Chi era Giuseppe Veronese? Quali sono stati i suoi principali contributi? Perchè alcuni studiosi e storici della matematica hanno organizzato a Chioggia un Convegno che ne ricorda personalità e studi?

 

 



 

 

 

LETTERA V

GIUSEPPE VERONESE
Era nato a Chioggia nel maggio del 1854, figlio di una modesta famiglia di operai locali.

Le condizioni economiche della famiglia pesarono sulla formazione del giovane, al punto da costringerlo ad interrompere gli studi all’età di 18 anni e a cercare lavoro a Vienna.

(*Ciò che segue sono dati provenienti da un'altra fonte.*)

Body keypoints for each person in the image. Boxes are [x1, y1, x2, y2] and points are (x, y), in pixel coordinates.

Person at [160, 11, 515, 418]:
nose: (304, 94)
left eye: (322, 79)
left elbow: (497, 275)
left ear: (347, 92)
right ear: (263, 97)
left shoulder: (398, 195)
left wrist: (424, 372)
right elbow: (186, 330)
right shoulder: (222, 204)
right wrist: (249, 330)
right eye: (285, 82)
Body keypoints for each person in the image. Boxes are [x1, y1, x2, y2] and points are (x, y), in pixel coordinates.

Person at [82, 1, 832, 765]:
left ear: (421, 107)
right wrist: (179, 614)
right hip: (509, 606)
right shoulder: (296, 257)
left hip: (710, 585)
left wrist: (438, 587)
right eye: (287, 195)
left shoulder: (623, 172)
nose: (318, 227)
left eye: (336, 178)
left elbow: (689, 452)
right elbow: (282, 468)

Veronese, tuttavia, riuscì a trovare nel Conte Papadopoli un mecenate in grado di fargli proseguire gli studi presso il Politecnico di Zurigo dove, nel 1873, seguì corsi di Matematica e Ingegneria. Negli stessi anni iniziò la sua corrispondenza con Luigi Cremona l’iniziatore della scuola italiana di Geometria algebrica ed è su consiglio dello stesso Cremona che Veronese si trasferì all'Università di Roma per completare gli esami mancanti alla laurea. A Roma, tra l'altro, divenne - ancor prima di laurearsi- assistente alla cattedra di Geometria analitica. Negli stessi anni Veronese iniziò una proficua corrispondenza con Felix Klein il quale si prodigò per far ottenere una cattedra al collega italiano presso l'Università di Leipzig, dove lo stesso Veronese soggiornò negli anni 1881-82 proseguendo i suoi studi (sotto la guida di Klein).

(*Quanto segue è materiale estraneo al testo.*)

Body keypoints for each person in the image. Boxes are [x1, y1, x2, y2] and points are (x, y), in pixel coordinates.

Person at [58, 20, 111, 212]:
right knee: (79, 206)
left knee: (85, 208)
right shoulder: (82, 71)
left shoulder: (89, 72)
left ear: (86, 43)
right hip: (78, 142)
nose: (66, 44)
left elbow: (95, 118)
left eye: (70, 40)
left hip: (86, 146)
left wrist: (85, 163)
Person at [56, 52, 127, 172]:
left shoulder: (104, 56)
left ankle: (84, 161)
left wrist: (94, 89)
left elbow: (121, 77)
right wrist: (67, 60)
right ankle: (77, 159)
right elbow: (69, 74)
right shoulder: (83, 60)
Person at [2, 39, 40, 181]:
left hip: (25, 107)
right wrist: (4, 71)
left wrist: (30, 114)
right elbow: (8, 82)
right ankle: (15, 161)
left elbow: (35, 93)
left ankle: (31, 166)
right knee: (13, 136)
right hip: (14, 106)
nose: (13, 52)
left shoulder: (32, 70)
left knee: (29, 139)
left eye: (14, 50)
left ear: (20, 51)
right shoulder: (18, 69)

La morte di Giusto Bellavitis (nel dicembre del 1880) rese vacante la cattedra di Geometria algebrica presso l’Ateneo padovano. Il concorso che seguì fu vinto senza difficoltà da Giuseppe Veronese che si assunse il nuovo incarico nel 1881, di ritorno dalla Germania, per mantenerlo sino al 1917 anno della morte.

A partire dai primi anni '80, gli studi di Veronese si concentrarono sulla Geometria proiettiva in n-dimensioni, attraverso un approccio assai originale ai problemi legati alle superfici a n-dimensioni proiettati in uno spazio a 3 dimensioni. Questo approccio originale fu basato, essenzialmente, su tecniche di geometria intuitiva piuttosto che su un rigoroso formalismo algebrico-geometrico. Veronese formulò anche chiare motivazioni logiche e psicologiche per questo suo approccio, influenzando così quell’italiana di Geometria algebrica, che stava ormai “sbocciando”.

Le accuse di scarso rigore furono rivolte, in particolare, alla principale opera di Veronese: i Fondamenti di geometria del 1891. Con i Fondamenti, Veronese intervenne in una questione allora centrale per gli studi geometrici (e che aveva visto gli apporti di matematici quali Helmholtz, Pasch, Klein, Lie, Poincaré, Peano, C. Segre, ecc.) con un sistema basato sui concetti di retta, segmento e congruenza di segmenti. La questione dei fondamenti subirà poi una “virata”…fondamentale con la pubblicazione, nel 1889, delle Grundlagen der Geometrie.

Sempre negli anni ’90, Veronese intervenne ripetutamente nella polemica sull’infinitesimo attuale (difendendone l’esistenza geometrica), elaborando una Geometria non archimedea dove si suppone che ci siano segmenti tali che un loro qualsiasi multiplo per un numero intero (comunque grande) non necessariamente supera un altro segmento.

Veronese fu anche uomo pubblico importante. Membro del “Parlamento” di Chioggia, consigliere comunale a Padova, fu infine infine Senatore del regno dal 1904 alla morte(nel 1917).


Di lui si ricordano anche un’intensa attività come autore di libri di scuola secondaria e l’abilità di circondarsi d’allievi poi divenuti famosi. Due nomi su tutti: Guido Castelnuovo e Tullio Levi-Civita, allievi di Veronese a dieci anni di distanza l’uno dall’altro.